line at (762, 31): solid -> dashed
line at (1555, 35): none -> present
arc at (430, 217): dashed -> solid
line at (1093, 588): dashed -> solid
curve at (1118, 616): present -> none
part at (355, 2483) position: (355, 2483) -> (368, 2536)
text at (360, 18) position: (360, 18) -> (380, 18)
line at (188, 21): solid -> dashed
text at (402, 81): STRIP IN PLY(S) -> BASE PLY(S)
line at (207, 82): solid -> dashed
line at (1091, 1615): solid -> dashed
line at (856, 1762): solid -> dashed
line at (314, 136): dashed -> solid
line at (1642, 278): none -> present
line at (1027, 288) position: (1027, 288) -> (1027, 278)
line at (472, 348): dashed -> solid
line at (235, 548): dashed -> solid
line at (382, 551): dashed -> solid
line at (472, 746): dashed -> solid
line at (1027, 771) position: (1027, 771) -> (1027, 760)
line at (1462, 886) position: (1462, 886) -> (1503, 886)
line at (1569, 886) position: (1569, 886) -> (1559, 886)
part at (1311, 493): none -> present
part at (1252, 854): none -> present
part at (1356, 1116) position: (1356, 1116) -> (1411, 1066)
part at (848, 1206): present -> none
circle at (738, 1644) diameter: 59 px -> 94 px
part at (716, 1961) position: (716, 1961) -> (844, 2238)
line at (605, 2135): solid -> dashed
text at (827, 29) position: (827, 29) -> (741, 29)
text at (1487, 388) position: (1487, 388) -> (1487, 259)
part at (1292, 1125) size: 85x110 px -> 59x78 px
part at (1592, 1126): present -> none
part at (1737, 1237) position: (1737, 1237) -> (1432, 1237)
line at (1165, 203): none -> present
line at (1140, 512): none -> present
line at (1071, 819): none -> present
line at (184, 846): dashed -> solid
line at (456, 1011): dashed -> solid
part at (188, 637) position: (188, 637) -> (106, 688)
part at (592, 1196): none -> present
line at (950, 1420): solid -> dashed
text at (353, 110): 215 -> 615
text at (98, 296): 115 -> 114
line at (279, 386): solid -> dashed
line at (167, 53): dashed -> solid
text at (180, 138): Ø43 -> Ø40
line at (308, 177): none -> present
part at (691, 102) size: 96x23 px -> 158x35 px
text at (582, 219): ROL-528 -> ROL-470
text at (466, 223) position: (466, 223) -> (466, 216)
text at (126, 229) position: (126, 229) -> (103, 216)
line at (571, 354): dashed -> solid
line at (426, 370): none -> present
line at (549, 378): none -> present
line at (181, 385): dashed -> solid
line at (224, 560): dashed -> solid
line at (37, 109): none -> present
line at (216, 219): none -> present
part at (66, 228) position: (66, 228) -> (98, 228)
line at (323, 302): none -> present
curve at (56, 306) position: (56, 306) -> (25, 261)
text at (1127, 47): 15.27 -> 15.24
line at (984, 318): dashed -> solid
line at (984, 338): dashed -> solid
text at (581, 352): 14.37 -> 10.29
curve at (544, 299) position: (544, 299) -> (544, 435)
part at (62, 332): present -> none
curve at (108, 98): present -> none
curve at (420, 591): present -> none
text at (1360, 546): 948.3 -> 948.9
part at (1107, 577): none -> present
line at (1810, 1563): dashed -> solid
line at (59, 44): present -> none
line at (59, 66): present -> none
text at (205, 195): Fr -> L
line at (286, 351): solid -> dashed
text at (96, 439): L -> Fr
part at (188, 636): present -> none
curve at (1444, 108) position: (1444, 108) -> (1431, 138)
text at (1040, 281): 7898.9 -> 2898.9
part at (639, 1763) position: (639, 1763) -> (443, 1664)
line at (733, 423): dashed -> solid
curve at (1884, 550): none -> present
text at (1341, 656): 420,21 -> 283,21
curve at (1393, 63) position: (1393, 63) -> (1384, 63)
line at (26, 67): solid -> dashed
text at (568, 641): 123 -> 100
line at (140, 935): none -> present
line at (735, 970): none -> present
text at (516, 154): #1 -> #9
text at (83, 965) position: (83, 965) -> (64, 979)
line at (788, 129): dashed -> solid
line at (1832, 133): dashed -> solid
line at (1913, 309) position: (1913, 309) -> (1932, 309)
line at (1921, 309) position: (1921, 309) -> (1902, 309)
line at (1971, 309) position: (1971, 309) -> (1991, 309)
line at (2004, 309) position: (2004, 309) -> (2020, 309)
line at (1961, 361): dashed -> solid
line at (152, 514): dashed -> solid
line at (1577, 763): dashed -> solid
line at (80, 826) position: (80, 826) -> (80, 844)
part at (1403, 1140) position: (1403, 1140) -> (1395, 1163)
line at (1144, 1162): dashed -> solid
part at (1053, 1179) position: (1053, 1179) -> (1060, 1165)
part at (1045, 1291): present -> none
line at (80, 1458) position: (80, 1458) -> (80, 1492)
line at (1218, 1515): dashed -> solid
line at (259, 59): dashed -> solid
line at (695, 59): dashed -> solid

#### Task brief
Copy the data verbatim, from its first line through the line containing "line at (235, 548): dashed -> solid", including both of those lines.

#### Full response
line at (762, 31): solid -> dashed
line at (1555, 35): none -> present
arc at (430, 217): dashed -> solid
line at (1093, 588): dashed -> solid
curve at (1118, 616): present -> none
part at (355, 2483) position: (355, 2483) -> (368, 2536)
text at (360, 18) position: (360, 18) -> (380, 18)
line at (188, 21): solid -> dashed
text at (402, 81): STRIP IN PLY(S) -> BASE PLY(S)
line at (207, 82): solid -> dashed
line at (1091, 1615): solid -> dashed
line at (856, 1762): solid -> dashed
line at (314, 136): dashed -> solid
line at (1642, 278): none -> present
line at (1027, 288) position: (1027, 288) -> (1027, 278)
line at (472, 348): dashed -> solid
line at (235, 548): dashed -> solid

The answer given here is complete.